Communicating Complicated Information in an Audio Format
On my way into work this morning, I heard an interesting story on NPR. It deals with economic numbers and news reporting, but it also gets to some really interesting points about communicating complicated information in an audio format. As you may remember from our recent article on scriptwriting, that’s pretty important stuff if you want to get any kind of audience retention.
Here’s a link to the story for reference (It’s short).
The crux of the story is this. When “Marketplace” reads off daily stock changes, they talk about the shifts in terms of percentages. The DOW is down six tenths of a percent. The S&P500 is down half a percent, etc. But when they switch the denominator they ask listeners to compare 6/10 to 1/2 (instead of 5/10). In so doing, they are asking listeners to make a mental calculation on the spot.
Why does that matter? Well, here’s a quote from the story to sum it up:
“Even if its only taking a second for them to do that, that’s a second where they’re not listening to you. And thats’s a second where they then miss whatever that information is to follow.”
As reporter Mark Garrison points out, audio content is also content that listeners can’t go back and re-read, so anything missed is missed for good.
Make Listening as Easy as Possible for Your Audience
Listeners can’t reread audio content.
When you’re looking at your video script, of course you can take this advice literally when dealing with numbers. But it’s worth thinking about how we can apply this basic lesson to our communications in general. When you review your script or your content outline, what calculations are you asking your audience to make? What cognitive leaps are you asking them to go through?
This doesn’t have to be mathematical. Verbal calculations can be just as mentally taxing, which makes clarity and simplicity incredibly important in video scriptwriting. Take a look at the following section from an early video script:
Not only is it available to buyers using our site, it is also syndicated into the internal supplier discovery systems of thousands of industry companies.
Be honest. Did you have to go back and re-read that?
Its a complex sentence structure, and the word choice isn’t helping. “Syndicated” is already a problematic word, since it falls so far out of our common language usage. On top of that, “internal supplier discover systems” as a phrase is asking for major mental gymnastics from a casual listener.

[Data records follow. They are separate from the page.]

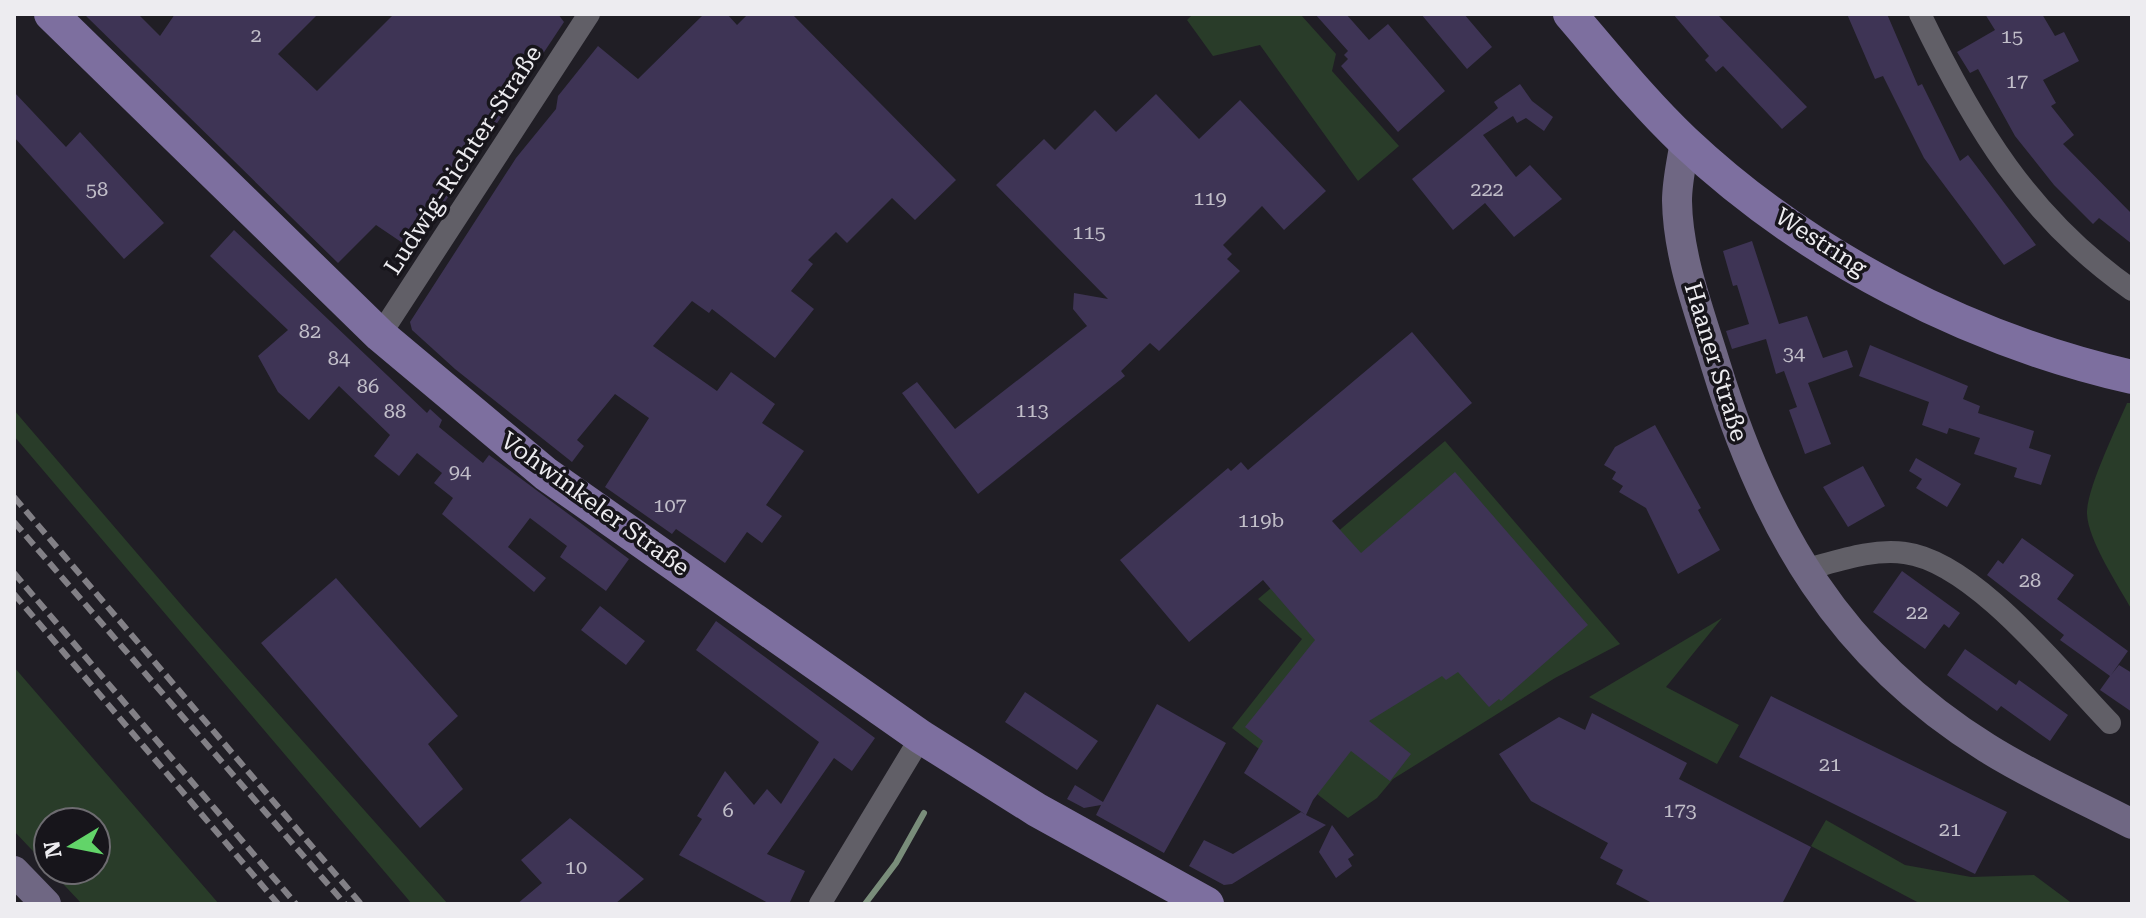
<svg xmlns="http://www.w3.org/2000/svg" width="2146" height="918" font-family="'Roboto Serif',serif">
<style>
.green{fill:#293c29}
.lines{fill:none;stroke-linecap:round;stroke-linejoin:round}
.stream{stroke:#798d7a;stroke-width:6}
.building{fill:#3e3455}
.street{stroke:#615f67;stroke-width:22}
.secondary{stroke:#6f6783;stroke-width:30}
.primary{stroke:#7d6f9f;stroke-width:34}
.rail{stroke:#828086;stroke-width:6;stroke-dasharray:12 6;stroke-linecap:butt}
.labels{text-anchor:middle;stroke-width:7;stroke-linejoin:round;paint-order:stroke}
.number-label{font-size:20px;fill:#c1bec9}
.street-label{font-size:24px;fill:#edecf0;stroke:#17151b}
</style>
<rect width="100%" height="100%" fill="#201e25"/>
<path class="green" d="M 1193,14 L 1301,15 L 1336,54 L 1332,71 L 1399,146 L 1358,181 L 1260,45 L 1213,56 L 1187,20 Z
M 2127,403 L 2132,403 L 2132,610 C 2119,587 2088,540 2087,514 C 2086,490 2117,427 2127,403 Z
M 14,410 L 184,608 L 448,904 L 412,904 L 14,436 Z
M 1445,441 L 1620,644 L 1555,678 L 1393,779 L 1377,798 L 1348,818 L 1232,728 L 1302,639 L 1258,599 Z
M 1722,618 L 1666,687 L 1739,725 L 1717,764 L 1589,697 Z
M 14,667 L 219,904 L 82,904 L 50,870 L 96,870 L 96,822 L 48,822 L 48,867 L 14,831 Z
M 1826,820 L 1905,865 L 1971,877 L 2034,875 L 2073,904 L 1921,904 L 1811,846 Z"/>
<g class="lines">
<path class="stream" d="M 865,904 L 896,863 L 924,813"/>
</g>
<path class="building" d="M 84,14 L 138,14 L 160,36 L 175,14 L 318,14 L 278,54 L 317,91 L 394,14 L 558,14 L 564,22 L 413,250 L 376,225 L 338,263 Z
M 704,14 L 727,14 L 737,25 L 748,14 L 792,14 L 956,180 L 915,220 L 892,198 L 847,243 L 836,232 L 808,260 L 813,264 L 791,291 L 814,309 L 775,358 L 712,309 L 709,313 L 692,301 L 653,346 L 717,391 L 731,372 L 775,404 L 762,423 L 804,451 L 766,505 L 782,516 L 762,543 L 747,532 L 725,563 L 676,529 L 672,534 L 605,487 L 649,418 L 615,394 L 577,440 L 584,446 L 572,462 L 455,369 L 412,330 L 410,322 L 516,158 L 556,109 L 558,96 L 598,46 L 638,79 Z
M 1315,14 L 1346,14 L 1369,40 L 1388,24 L 1445,91 L 1398,132 L 1341,66 L 1348,59 L 1344,55 L 1348,51 Z
M 1421,14 L 1464,14 L 1492,47 L 1467,69 Z
M 1673,14 L 1717,14 L 1807,107 L 1782,129 L 1723,66 L 1716,72 L 1705,60 L 1709,56 Z
M 1847,14 L 1887,14 L 1918,86 L 1922,84 L 1960,161 L 1968,155 L 2036,245 L 2004,265 L 1924,158 L 1883,76 L 1875,79 Z
M 1985,14 L 2042,14 L 2055,36 L 2064,32 L 2079,61 L 2043,80 L 2056,103 L 2051,106 L 2074,135 L 2063,144 L 2132,214 L 2132,244 L 2099,218 L 2093,224 L 2054,185 L 2015,136 L 1978,69 L 1970,73 L 1957,52 L 1995,30 Z
M 1520,84 L 1532,101 L 1553,117 L 1544,131 L 1526,118 L 1517,123 L 1513,116 L 1483,135 L 1516,177 L 1530,165 L 1562,199 L 1514,237 L 1485,203 L 1453,230 L 1412,179 L 1498,108 L 1494,102 Z
M 14,92 L 66,147 L 80,132 L 164,223 L 124,259 L 14,137 Z
M 1156,94 L 1199,139 L 1240,100 L 1326,191 L 1284,230 L 1262,206 L 1223,245 L 1232,254 L 1227,259 L 1240,271 L 1159,351 L 1150,343 L 1121,371 L 1125,376 L 978,494 L 902,393 L 917,382 L 955,429 L 1087,326 L 1073,309 L 1074,293 L 1108,299 L 996,185 L 1044,139 L 1055,150 L 1095,110 L 1116,132 Z
M 234,230 L 427,413 L 430,409 L 442,420 L 439,427 L 483,463 L 489,455 L 629,559 L 606,591 L 560,557 L 567,546 L 530,518 L 508,547 L 546,578 L 534,592 L 442,514 L 453,498 L 434,483 L 442,473 L 417,453 L 399,476 L 374,456 L 390,435 L 339,386 L 309,420 L 278,392 L 258,356 L 288,330 L 210,256 Z
M 1752,241 L 1779,324 L 1807,316 L 1823,358 L 1847,350 L 1853,367 L 1808,383 L 1831,444 L 1805,454 L 1789,410 L 1797,407 L 1784,371 L 1776,374 L 1766,339 L 1732,349 L 1726,331 L 1749,324 L 1737,285 L 1733,286 L 1723,251 Z
M 1412,332 L 1472,403 L 1332,521 L 1361,553 L 1455,472 L 1588,625 L 1501,701 L 1499,699 L 1489,707 L 1458,672 L 1446,680 L 1442,676 L 1369,721 L 1411,754 L 1390,781 L 1351,751 L 1313,800 L 1306,815 L 1326,825 L 1232,884 L 1224,885 L 1189,866 L 1204,840 L 1233,854 L 1301,812 L 1306,815 L 1244,773 L 1263,741 L 1245,727 L 1315,640 L 1263,580 L 1189,642 L 1120,560 L 1228,468 L 1231,471 L 1241,462 L 1248,470 Z
M 1870,345 L 1968,386 L 1963,399 L 1980,406 L 1978,413 L 2034,431 L 2029,448 L 2051,455 L 2041,485 L 2014,477 L 2017,468 L 1974,454 L 1980,438 L 1949,428 L 1947,434 L 1922,425 L 1929,402 L 1859,376 Z
M 1655,425 L 1701,508 L 1698,510 L 1720,550 L 1678,574 L 1646,508 L 1619,492 L 1623,486 L 1612,479 L 1616,472 L 1604,465 L 1615,447 Z
M 1916,458 L 1961,484 L 1947,507 L 1916,488 L 1922,479 L 1909,471 Z
M 1863,466 L 1885,506 L 1848,527 L 1823,487 Z
M 2022,538 L 2074,575 L 2057,599 L 2128,651 L 2111,675 L 2119,665 L 2132,673 L 2132,712 L 2100,690 L 2110,676 L 2060,640 L 2064,635 L 1987,575 L 1998,560 L 2003,564 Z
M 1902,571 L 1960,613 L 1949,628 L 1944,624 L 1925,649 L 1873,612 Z
M 336,578 L 458,716 L 428,744 L 463,789 L 420,828 L 261,643 Z
M 600,606 L 645,641 L 626,665 L 581,630 Z
M 716,621 L 875,738 L 852,771 L 834,758 L 767,854 L 805,871 L 789,904 L 770,904 L 679,855 L 702,819 L 697,816 L 725,771 L 754,805 L 767,789 L 781,804 L 819,742 L 696,650 Z
M 1965,649 L 2016,685 L 2019,680 L 2068,715 L 2050,741 L 2001,706 L 1997,711 L 1947,675 Z
M 1025,692 L 1098,741 L 1077,770 L 1005,722 Z
M 1771,696 L 2007,812 L 1975,874 L 1739,757 Z
M 1157,704 L 1226,743 L 1164,853 L 1096,815 L 1101,805 L 1084,808 L 1067,799 L 1075,785 L 1103,802 Z
M 1592,713 L 1687,763 L 1679,779 L 1811,847 L 1782,904 L 1654,904 L 1616,884 L 1623,870 L 1600,858 L 1608,843 L 1531,801 L 1499,754 L 1559,717 L 1585,730 Z
M 570,818 L 644,879 L 615,904 L 517,904 L 542,883 L 521,860 Z
M 1332,825 L 1354,855 L 1348,859 L 1352,866 L 1336,878 L 1319,852 Z"/>
<g class="lines">
<path class="street" d="M 1920,14 C 1974,126 2028,217 2132,290
M 380,335 L 589,14
M 1803,570 C 1835,562 1872,548 1905,553 C 1975,562 2062,674 2110,723
M 820,904 L 921,737"/>
<path class="secondary" d="M 1685,141 C 1682,161 1677,181 1677,201 C 1678,258 1700,313 1716,366 C 1766,529 1839,656 1987,748 C 2033,777 2084,799 2132,824
M 14,871 L 46,904"/>
<path class="primary" d="M 51,14 L 380,335 L 546,474 L 921,737 L 1037,810 L 1207,904
M 1570,14 C 1607,57 1643,102 1684,141 C 1806,256 1969,340 2132,377"/>
<path class="rail" d="M 14,497 L 361,904
M 14,522 L 345,904
M 14,573 L 296,904
M 14,594 L 278,904"/>
</g>
<g class="labels">
<g class="number-label">
<text x="256" y="42">2</text>
<text x="2012" y="43">15</text>
<text x="2017" y="88">17</text>
<text x="97" y="196">58</text>
<text x="1487" y="196">222</text>
<text x="1210" y="205">119</text>
<text x="1089" y="239">115</text>
<text x="310" y="338">82</text>
<text x="1794" y="360">34</text>
<text x="339" y="365">84</text>
<text x="368" y="393">86</text>
<text x="1032" y="417">113</text>
<text x="395" y="418">88</text>
<text x="460" y="478">94</text>
<text x="670" y="512">107</text>
<text x="1261" y="527">119b</text>
<text x="2030" y="587">28</text>
<text x="1917" y="619">22</text>
<text x="1830" y="771">21</text>
<text x="728" y="817">6</text>
<text x="1680" y="817">173</text>
<text x="1950" y="836">21</text>
<text x="576" y="874">10</text>
</g>
<g class="street-label">
<text transform="translate(463 160) rotate(-57)" y="8">Ludwig-Richter-Straße</text>
<text transform="translate(1821 242) rotate(33)" y="8">Westring</text>
<text transform="translate(1716 362) rotate(73)" y="8">Haaner Straße</text>
<text transform="translate(595 504) rotate(36)" y="8">Vohwinkeler Straße</text>
</g>
</g>
<rect width="2146" height="918" fill="none" stroke="#edecf0" stroke-width="32"/>
<g transform="translate(72 846) rotate(260)"><circle r="38" fill="#17151b" stroke="#6d6b70" stroke-width="2"/>
<path d="M0-6L14 30L0 20L-14 30Z" fill="#62d469"/>
<text y="-12" font-size="22" font-weight="bold" text-anchor="middle" fill="#edecf0">N</text>
</g>
</svg>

The words are all pretty common by themselves, but they don’t work in harmony to create a clear, instant picture. This sentence has “lost the forest for the trees” so to speak. By trying to communicate every nuanced detail, the sentence loses clarity.
If the audience has to think about what you mean, you’ve lost them. Your job is to make listening as easy as possible for your audience.
The fact is, no matter how simple your script looks on paper, you’re going to lose some of the details when it’s read aloud.
That’s why you need to prioritize your messaging, and make sure that the broad strokes don’t get buried by the details.